— Надо брать как можно меньше, — говорил папа Коля, — только самое необходимое, что может понадобиться недели на две, а мы опять вернемся.
Мамочка нервничала, суетилась, хватала все, что попадало под руку, и бросала в чемодан.
— Это не надо, — останавливал папа Коля, — зачем тебе летние кофточки? Зима, холод, надо брать теплое. Простыней тоже не бери, они много места занимают. А стаканы зачем? Ты не знаешь, что это за агитпоезд. Там все есть: прекрасные спальные вагоны, электрическое освещение, буфет, там ты всегда сможешь достать чаю, закуски, бывают горячие обеды… — А пока он расписывал нам прелести этого поезда, время все уходило. Мамочка нервничала, на глазах ее блестели слезы, а я ходила из комнаты в комнату, во все совалась, всем мешала. Пробовала помогать, за все хваталась и в нерешимости останавливалась перед каждым предметом. Мне все было жаль оставлять: и занавески на окнах, и пианино, и каждую мелочь.

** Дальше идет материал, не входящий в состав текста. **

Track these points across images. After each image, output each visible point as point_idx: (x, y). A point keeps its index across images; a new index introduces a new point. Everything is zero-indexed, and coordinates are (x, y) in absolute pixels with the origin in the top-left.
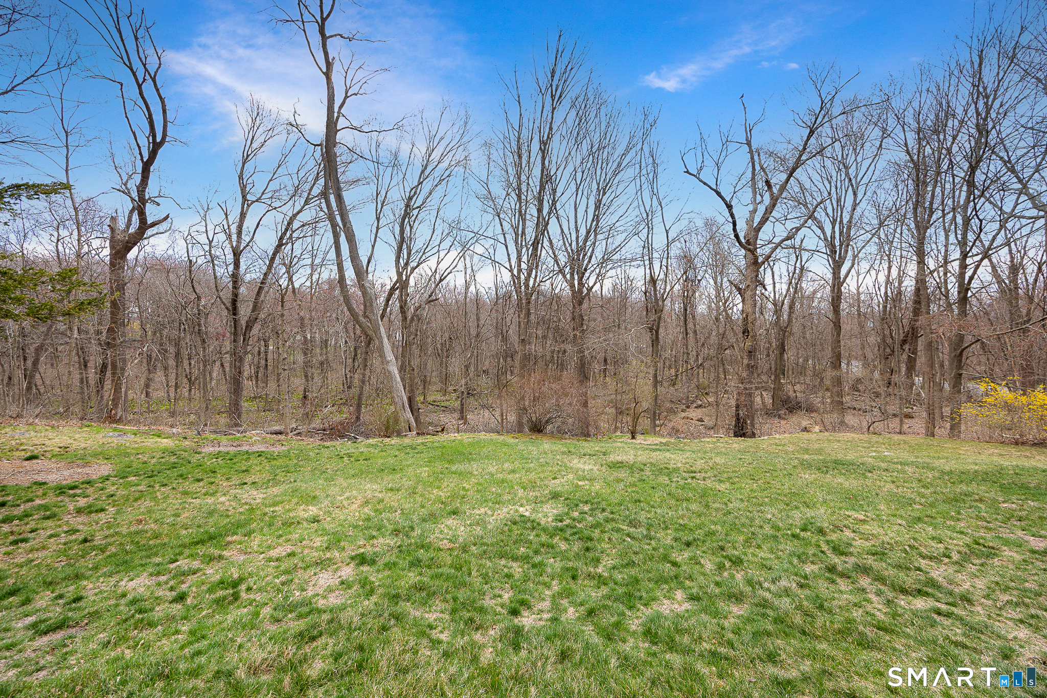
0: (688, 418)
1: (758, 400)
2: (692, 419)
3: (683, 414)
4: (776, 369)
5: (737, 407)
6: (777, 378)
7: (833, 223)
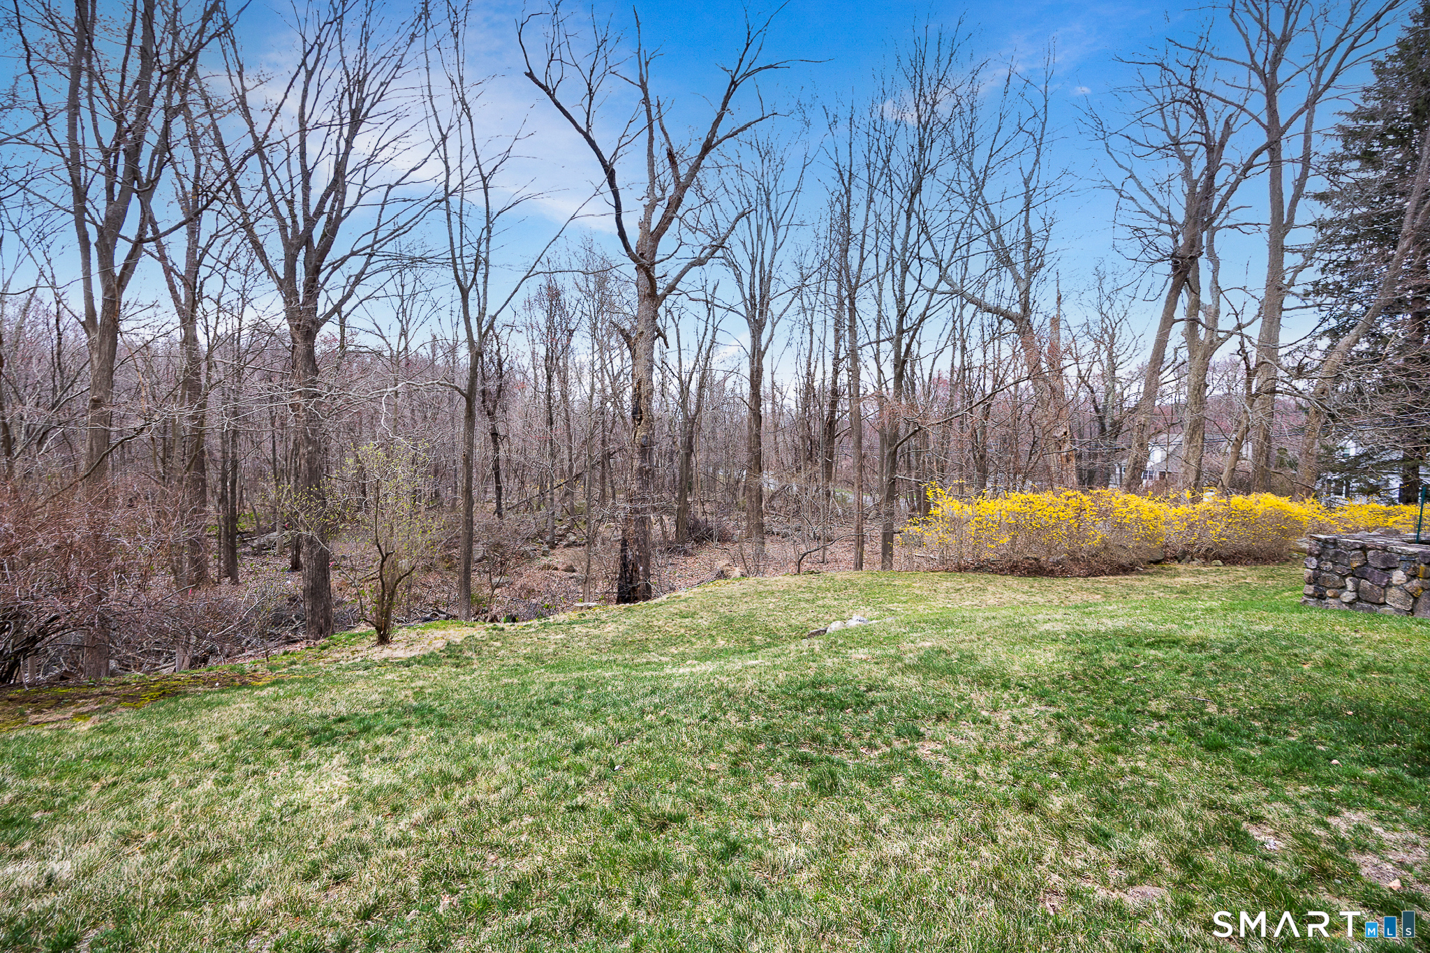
0: (549, 567)
1: (657, 528)
2: (556, 569)
3: (545, 561)
4: (681, 480)
5: (624, 543)
6: (683, 497)
7: (753, 262)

Наконец, через два часа все было уложено, связано, и мы тронулись. В последнюю минуту я складывала в необъятные карманы моей шубы все, что попадалось под руку. Зачем? — не знаю. В последний раз оглянула всю квартиру. На полу, на стульях и окнах разбросаны разные предметы, всюду остались следы неожиданных сборов, а на столе так и остались немытые стаканы.

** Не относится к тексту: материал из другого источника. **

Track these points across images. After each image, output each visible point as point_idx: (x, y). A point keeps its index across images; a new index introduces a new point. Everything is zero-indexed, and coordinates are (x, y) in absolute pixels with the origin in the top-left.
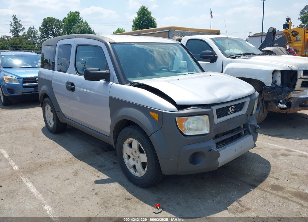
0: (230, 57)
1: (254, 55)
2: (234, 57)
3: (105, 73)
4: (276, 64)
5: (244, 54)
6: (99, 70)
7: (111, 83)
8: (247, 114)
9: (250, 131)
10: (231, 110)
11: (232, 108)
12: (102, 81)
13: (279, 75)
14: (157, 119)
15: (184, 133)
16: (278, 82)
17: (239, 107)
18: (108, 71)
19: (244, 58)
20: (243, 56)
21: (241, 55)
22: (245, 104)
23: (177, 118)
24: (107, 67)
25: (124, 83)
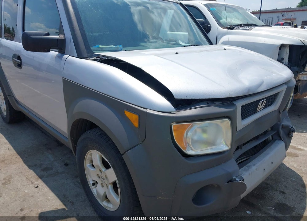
0: (227, 28)
1: (255, 25)
2: (231, 27)
3: (58, 40)
4: (285, 37)
5: (244, 25)
6: (48, 34)
7: (66, 56)
8: (279, 111)
9: (281, 136)
10: (262, 105)
11: (263, 102)
12: (53, 53)
13: (287, 51)
14: (136, 125)
15: (184, 151)
16: (284, 59)
17: (271, 100)
18: (62, 37)
19: (245, 29)
20: (243, 26)
21: (241, 25)
22: (279, 95)
23: (174, 125)
24: (61, 31)
25: (86, 56)
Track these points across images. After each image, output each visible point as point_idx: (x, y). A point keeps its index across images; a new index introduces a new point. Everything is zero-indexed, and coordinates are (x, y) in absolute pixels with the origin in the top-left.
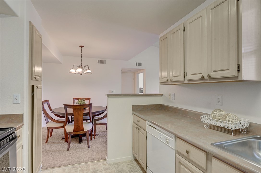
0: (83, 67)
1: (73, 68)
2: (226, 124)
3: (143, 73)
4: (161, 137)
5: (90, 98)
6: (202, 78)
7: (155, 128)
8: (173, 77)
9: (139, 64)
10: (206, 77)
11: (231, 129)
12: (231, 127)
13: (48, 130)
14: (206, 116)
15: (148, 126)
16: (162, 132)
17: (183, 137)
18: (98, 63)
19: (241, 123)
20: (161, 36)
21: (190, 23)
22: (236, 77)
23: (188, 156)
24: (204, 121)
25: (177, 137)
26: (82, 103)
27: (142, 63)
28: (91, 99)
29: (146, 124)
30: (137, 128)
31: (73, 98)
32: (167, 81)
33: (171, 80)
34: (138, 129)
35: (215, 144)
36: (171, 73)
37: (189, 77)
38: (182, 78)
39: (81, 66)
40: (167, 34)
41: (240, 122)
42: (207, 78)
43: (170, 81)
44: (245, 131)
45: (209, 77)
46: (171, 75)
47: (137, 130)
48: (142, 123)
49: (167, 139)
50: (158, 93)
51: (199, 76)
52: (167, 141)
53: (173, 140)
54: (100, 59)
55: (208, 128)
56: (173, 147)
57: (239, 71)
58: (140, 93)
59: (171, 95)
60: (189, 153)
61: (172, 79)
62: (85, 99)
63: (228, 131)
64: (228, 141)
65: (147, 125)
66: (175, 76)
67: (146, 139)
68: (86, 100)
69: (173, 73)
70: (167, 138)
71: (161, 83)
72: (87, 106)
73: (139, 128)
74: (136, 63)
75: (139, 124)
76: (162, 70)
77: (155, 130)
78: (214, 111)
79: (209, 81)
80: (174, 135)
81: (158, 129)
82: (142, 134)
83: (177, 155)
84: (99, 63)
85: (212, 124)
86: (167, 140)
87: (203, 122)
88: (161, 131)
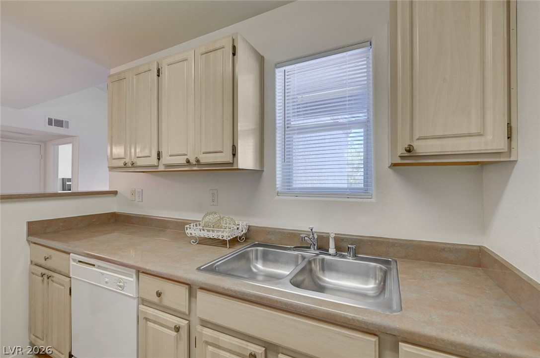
2: (220, 234)
3: (71, 145)
4: (107, 280)
6: (187, 163)
7: (94, 265)
8: (138, 157)
9: (59, 123)
10: (193, 161)
11: (226, 239)
12: (226, 235)
14: (195, 225)
15: (75, 264)
16: (110, 269)
17: (151, 269)
19: (238, 229)
20: (113, 71)
21: (168, 65)
22: (231, 163)
23: (161, 301)
24: (191, 234)
25: (140, 272)
27: (67, 122)
29: (69, 260)
30: (42, 275)
32: (125, 165)
33: (133, 164)
34: (45, 277)
35: (202, 268)
36: (133, 151)
37: (166, 159)
38: (153, 161)
40: (124, 72)
41: (238, 226)
42: (194, 163)
43: (130, 166)
44: (243, 239)
45: (198, 161)
46: (133, 154)
47: (43, 281)
48: (57, 261)
49: (120, 280)
50: (107, 189)
51: (182, 160)
52: (120, 286)
53: (133, 279)
55: (198, 243)
56: (133, 294)
57: (234, 155)
58: (63, 190)
59: (136, 192)
60: (162, 295)
61: (136, 162)
63: (222, 243)
64: (221, 257)
65: (72, 263)
66: (140, 155)
67: (70, 294)
69: (137, 151)
70: (121, 278)
71: (112, 168)
73: (50, 273)
74: (50, 120)
75: (49, 264)
76: (112, 142)
77: (94, 269)
78: (206, 215)
79: (198, 167)
80: (134, 269)
81: (99, 266)
82: (58, 285)
83: (141, 306)
85: (202, 236)
86: (121, 284)
87: (189, 235)
88: (106, 269)
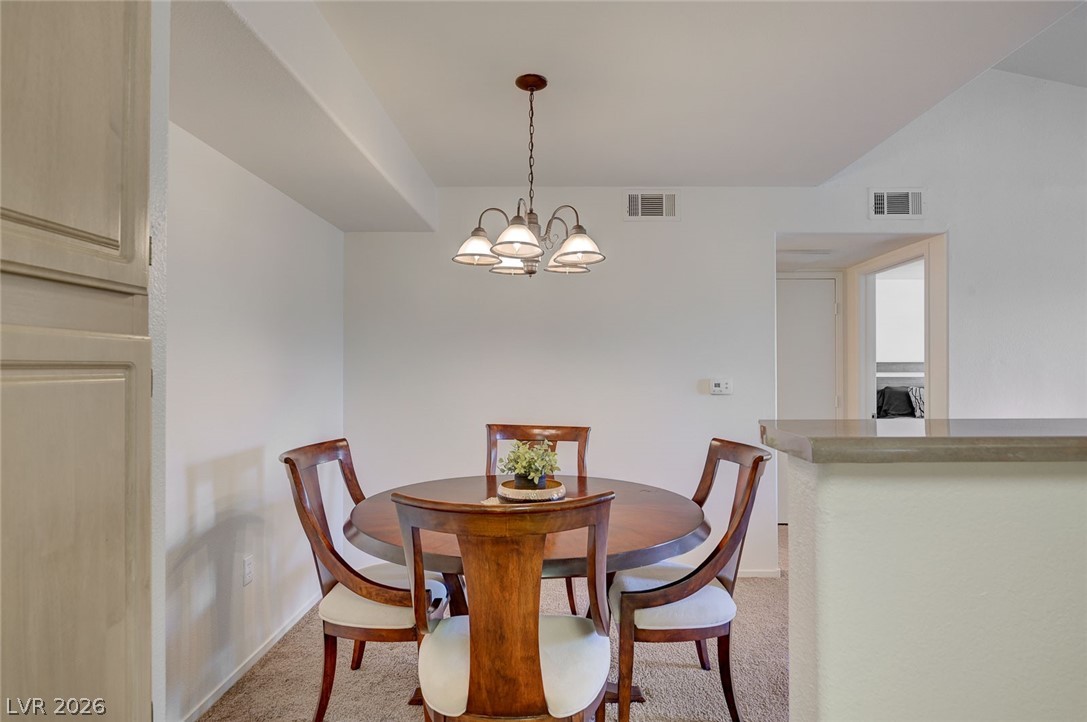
0: (543, 222)
1: (477, 232)
3: (923, 262)
5: (586, 430)
9: (899, 204)
13: (330, 643)
18: (632, 212)
26: (537, 470)
27: (918, 196)
28: (591, 435)
31: (489, 426)
39: (531, 211)
54: (641, 191)
62: (559, 432)
68: (564, 438)
72: (574, 517)
74: (879, 199)
84: (637, 214)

Быстро шли мы, хлюпая по мокрому снегу, и вот уже свернули на Пушкинскую улицу. Тут я в последний раз остановилась и глянула на милую Чайковскую, с которой связано было столько воспоминаний. И так ясно запечатлелась она у меня в памяти: тающий снег, широкая поляна, а вдали, едва окутанный легким туманом, — большой красный дом. Как полюбила я его в этот миг. Как мне хотелось вернуться туда и никуда, никуда не уезжать. И тут я в первый раз тихонько всплакнула…»

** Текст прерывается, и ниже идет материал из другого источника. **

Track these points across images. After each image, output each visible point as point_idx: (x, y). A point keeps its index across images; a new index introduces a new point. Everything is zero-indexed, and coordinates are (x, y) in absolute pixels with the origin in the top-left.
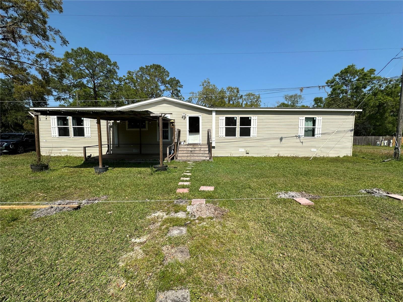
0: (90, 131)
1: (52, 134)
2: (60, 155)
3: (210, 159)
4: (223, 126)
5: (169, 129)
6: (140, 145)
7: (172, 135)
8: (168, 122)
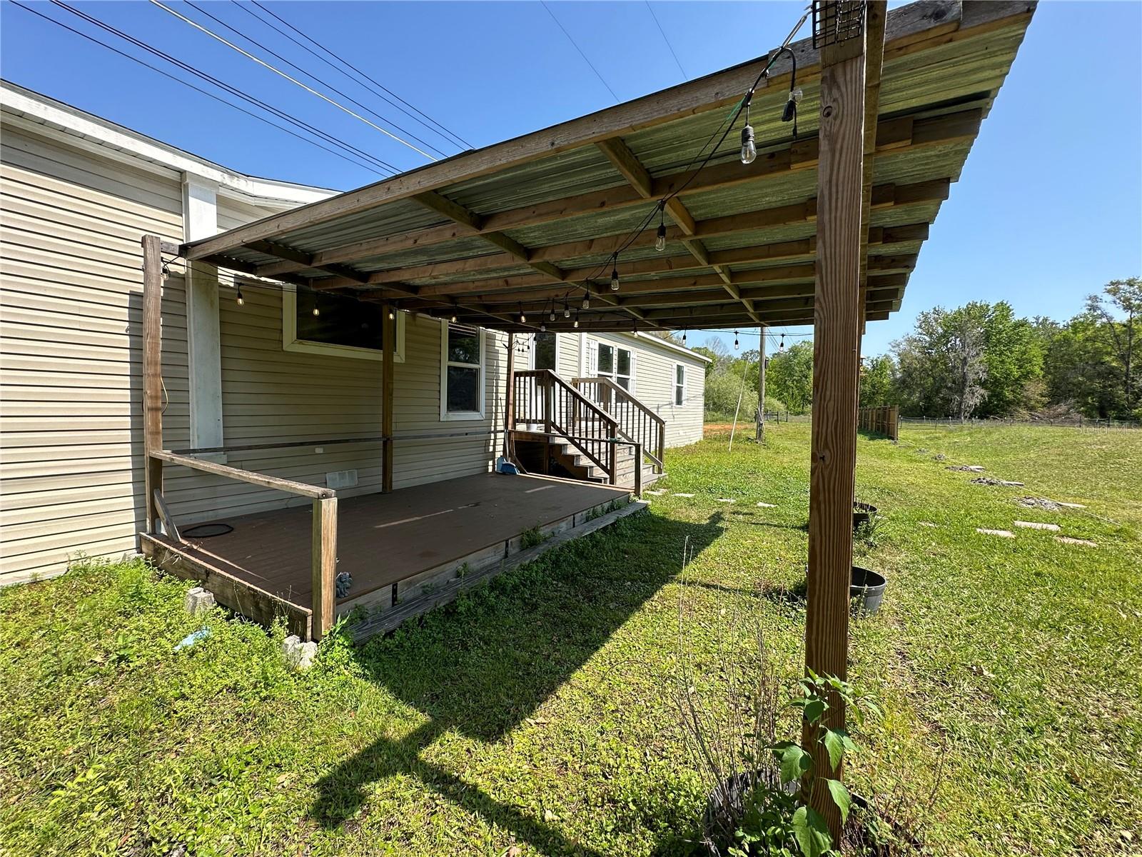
3: (660, 471)
4: (595, 372)
5: (482, 366)
6: (385, 444)
7: (489, 392)
8: (478, 335)
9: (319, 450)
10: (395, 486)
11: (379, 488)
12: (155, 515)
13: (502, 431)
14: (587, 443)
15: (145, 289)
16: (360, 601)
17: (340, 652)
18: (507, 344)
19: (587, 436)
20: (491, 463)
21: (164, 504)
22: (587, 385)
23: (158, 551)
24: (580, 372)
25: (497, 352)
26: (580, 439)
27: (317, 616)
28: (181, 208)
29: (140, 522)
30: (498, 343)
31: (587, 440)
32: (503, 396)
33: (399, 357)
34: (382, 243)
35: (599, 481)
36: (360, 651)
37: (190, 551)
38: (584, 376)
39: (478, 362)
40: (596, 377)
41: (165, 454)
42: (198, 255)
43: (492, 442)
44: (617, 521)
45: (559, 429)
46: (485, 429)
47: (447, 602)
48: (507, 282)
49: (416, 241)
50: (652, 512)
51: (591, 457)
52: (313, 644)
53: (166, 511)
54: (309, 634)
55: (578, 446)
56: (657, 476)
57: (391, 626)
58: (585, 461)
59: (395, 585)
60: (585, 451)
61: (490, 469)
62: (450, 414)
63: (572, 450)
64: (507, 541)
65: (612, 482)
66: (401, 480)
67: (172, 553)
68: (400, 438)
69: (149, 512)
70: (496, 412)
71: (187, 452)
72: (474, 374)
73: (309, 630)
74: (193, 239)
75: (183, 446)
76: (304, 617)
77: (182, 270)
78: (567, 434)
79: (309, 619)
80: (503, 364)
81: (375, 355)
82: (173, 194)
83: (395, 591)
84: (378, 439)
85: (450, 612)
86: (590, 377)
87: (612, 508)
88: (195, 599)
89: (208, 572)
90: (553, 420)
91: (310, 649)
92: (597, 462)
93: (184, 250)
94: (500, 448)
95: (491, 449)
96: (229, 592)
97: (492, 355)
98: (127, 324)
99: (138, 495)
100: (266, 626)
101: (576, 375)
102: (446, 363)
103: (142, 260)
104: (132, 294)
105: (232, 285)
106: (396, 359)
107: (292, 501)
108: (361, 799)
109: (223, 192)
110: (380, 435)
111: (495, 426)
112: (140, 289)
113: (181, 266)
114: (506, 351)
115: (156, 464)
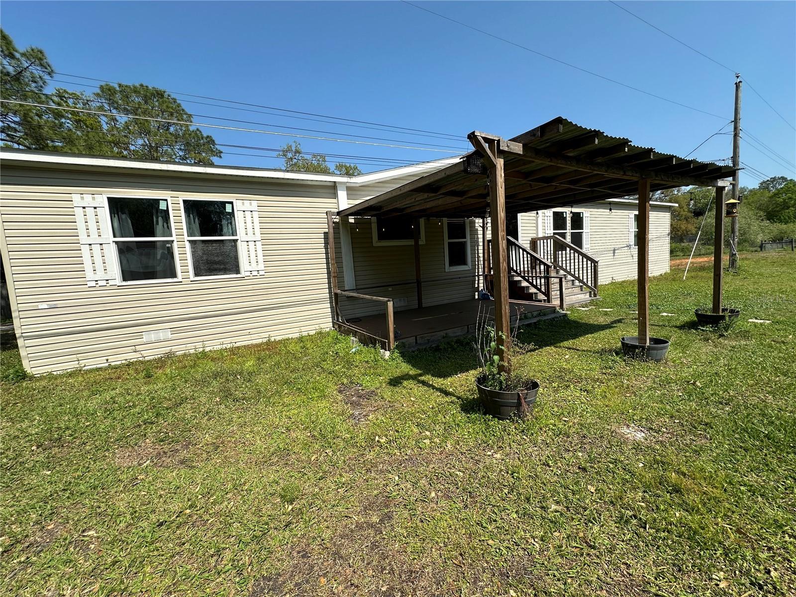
0: (260, 253)
1: (89, 275)
2: (133, 357)
3: (595, 295)
4: (550, 231)
5: (468, 239)
6: (418, 286)
7: (473, 254)
8: (464, 222)
9: (390, 289)
10: (424, 305)
11: (417, 306)
12: (338, 315)
13: (481, 275)
14: (532, 280)
15: (329, 230)
16: (404, 341)
17: (396, 354)
18: (481, 225)
19: (532, 275)
20: (477, 293)
21: (340, 311)
22: (545, 241)
23: (340, 326)
24: (537, 233)
25: (477, 230)
26: (528, 277)
27: (389, 343)
28: (335, 196)
29: (333, 317)
30: (477, 225)
31: (532, 277)
32: (481, 255)
33: (422, 242)
34: (404, 200)
35: (541, 301)
36: (403, 355)
37: (349, 326)
38: (541, 235)
39: (465, 238)
40: (552, 235)
41: (339, 291)
42: (343, 215)
43: (477, 282)
44: (539, 321)
45: (516, 272)
46: (473, 274)
47: (436, 345)
48: (461, 203)
49: (415, 199)
50: (570, 318)
51: (535, 287)
52: (388, 352)
53: (341, 313)
54: (387, 349)
55: (528, 281)
56: (590, 298)
57: (414, 350)
58: (533, 290)
59: (416, 337)
60: (532, 284)
61: (477, 297)
62: (451, 267)
63: (525, 284)
64: (468, 326)
65: (549, 302)
66: (427, 302)
67: (344, 326)
68: (425, 282)
69: (335, 313)
70: (478, 265)
71: (345, 291)
72: (463, 245)
73: (387, 347)
74: (340, 210)
75: (343, 289)
76: (386, 342)
77: (337, 220)
78: (520, 274)
79: (387, 344)
80: (481, 236)
81: (411, 242)
82: (332, 191)
83: (416, 340)
84: (415, 283)
85: (437, 349)
86: (546, 235)
87: (539, 315)
88: (353, 340)
89: (356, 332)
90: (512, 266)
91: (387, 353)
92: (540, 290)
93: (338, 213)
94: (481, 285)
95: (476, 286)
96: (363, 338)
97: (474, 232)
98: (324, 245)
99: (332, 307)
100: (374, 347)
101: (534, 236)
102: (447, 241)
103: (326, 219)
104: (324, 233)
105: (353, 222)
106: (420, 243)
107: (381, 311)
108: (401, 383)
109: (348, 185)
110: (415, 281)
111: (478, 272)
112: (327, 230)
113: (337, 219)
114: (481, 229)
115: (336, 294)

Через несколько дней и я выехал в Ростов. Эти дни — роковые в жизни моей семьи — стоят сейчас перед моим сознанием то непоправимым укором, то давят кошмаром тяжелых переживаний, открывая собою страшную страницу моей судьбы, которая, несмотря на то, что теперь сомкнулся круг и я опять на родине, — еще не дописана и не перевернута. В судьбе моего поколения я не был исключением. Это не избавляет меня сейчас, когда этапы кончились, ответить на вопрос, нужно ли было мне уезжать в эти зарубежные дали, где я проблуждал более тридцати лет, или нужно было остаться на родине? Я думаю, что постановка такого вопроса была бы делом вообще праздным, если бы не было объективных данных для ответа на него. Все, кто меня знал по моей общественно-педагогической деятельности в Харькове, по моему характеру («Николай Николаевич — самый принципиальный человек в Харькове», — говорила обо мне одна учительница-коллега), по политическим симпатиям того времени не только не удивлялись, что я собираюсь уезжать, но несказанно удивились бы, если бы я остался. По своему положению в городе и в педагогическом мире, по своим резким и непримиримым выступлениям против тогдашнего большевизма, мне было бы, вероятно, необыкновенно трудно, почти невозможно, удержаться на поверхности обычной жизни, и я, если бы не погиб в условиях политической неразберихи, в дальнейшем, так сказать, по академической линии, в лучшем случае, очутился бы в ссылке. Тот школьный режим, который я оставил, был для меня совершенно непереварим, и я не мог бы с ним бороться. Таким образом, обо мне нет речи, хотя тоже — вопрос, как бы перенесла сама Ирина мою катастрофу. Но нужно ли было и Ирину подвергать этой же участи? Этот вопрос сложнее (в сущности, он тоже бесплодный), потому что Ирина уезжала четырнадцатилетней девочкой, которая могла бы в детстве пережить ужасы переходного времени и выйти на здоровую дорогу жизни в родной стране. Ее слова, брошенные уже потом, в 1933 году
больно бьют мне в сердце, несмотря на свою риторичность. Тут нас с Ириной, кажется, один Бог рассудит…
***
Выброшенные из своего гнезда, мы были предоставлены, более чем когда-либо, самим себе и должны были надеяться только на свои силы. И здесь я хочу остановиться на некоторых чертах натуры Ирины, как они сложились перед этим трагическим моментом.
Учитывая всю детскую фразеологию ее дневников, нельзя не остановиться на некоторых ее признаниях, очень характерных для ее же отравленной известной идеологией души. В дневнике от 3 дек. 1919 г. у нее есть такая запись: «Заметки о самой себе. Я додумалась, что я не только двуличная, но и троеличная.